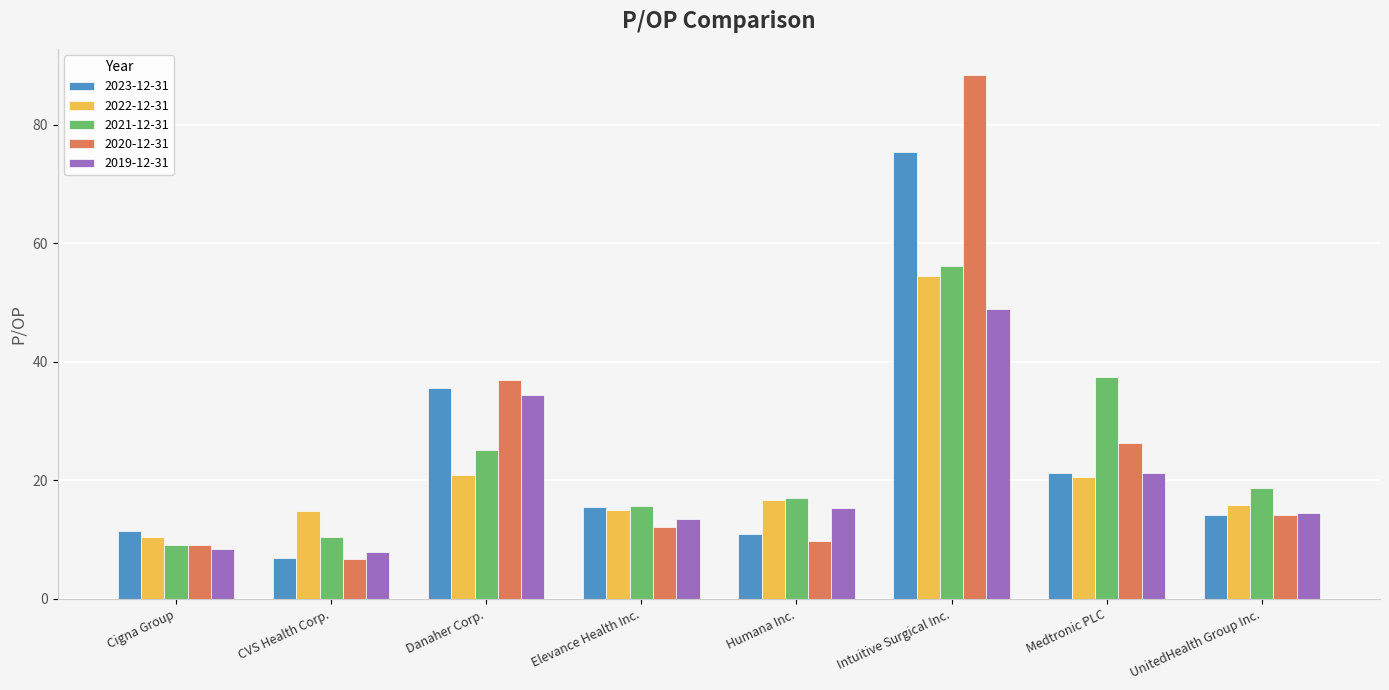

What is the difference between the 2020-12-31 values at Intuitive Surgical Inc. and CVS Health Corp.?

81.7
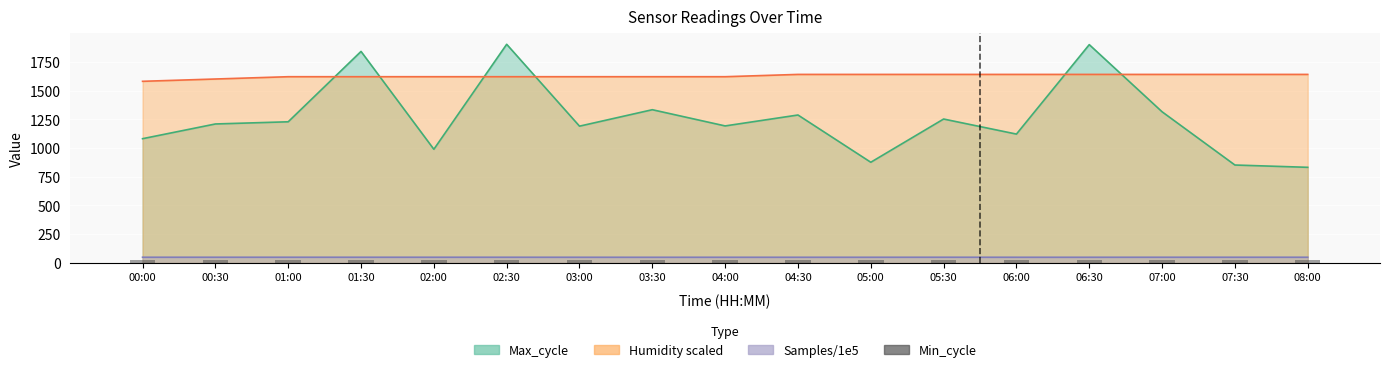

What is the difference between the second highest and second lowest values in the Humidity series?

40.0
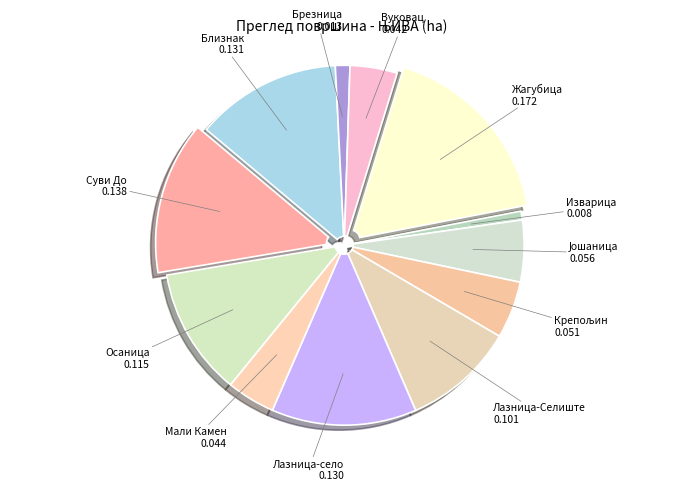

Is it true that Жагубица is 17% of the pie?

True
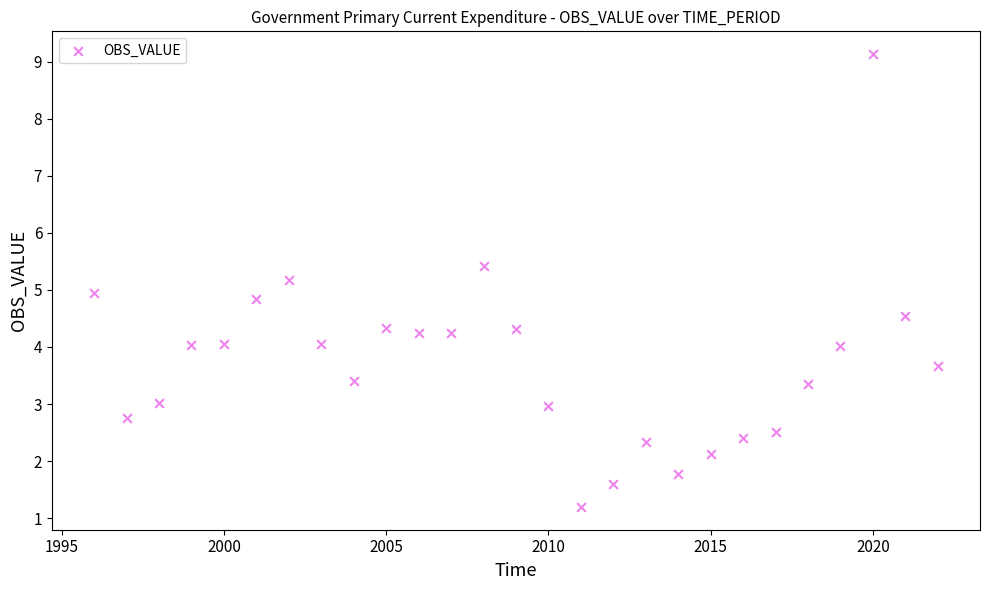

What is the range of X values (max minus min)?

26.0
• • • • •
▶ _TASK TO CARRY OUT_: Rewrite the data above, switching every "difference" to "gap" and keeping everything else the same. Leave out the pictures.

▶ _SOLUTION TO THIS EXERCISE_:
What is the gap between the 2020-12-31 values at Intuitive Surgical Inc. and CVS Health Corp.?

81.7

What is the gap between the second highest and second lowest values in the Humidity series?

40.0

Is it true that Жагубица is 17% of the pie?

True

What is the range of X values (max minus min)?

26.0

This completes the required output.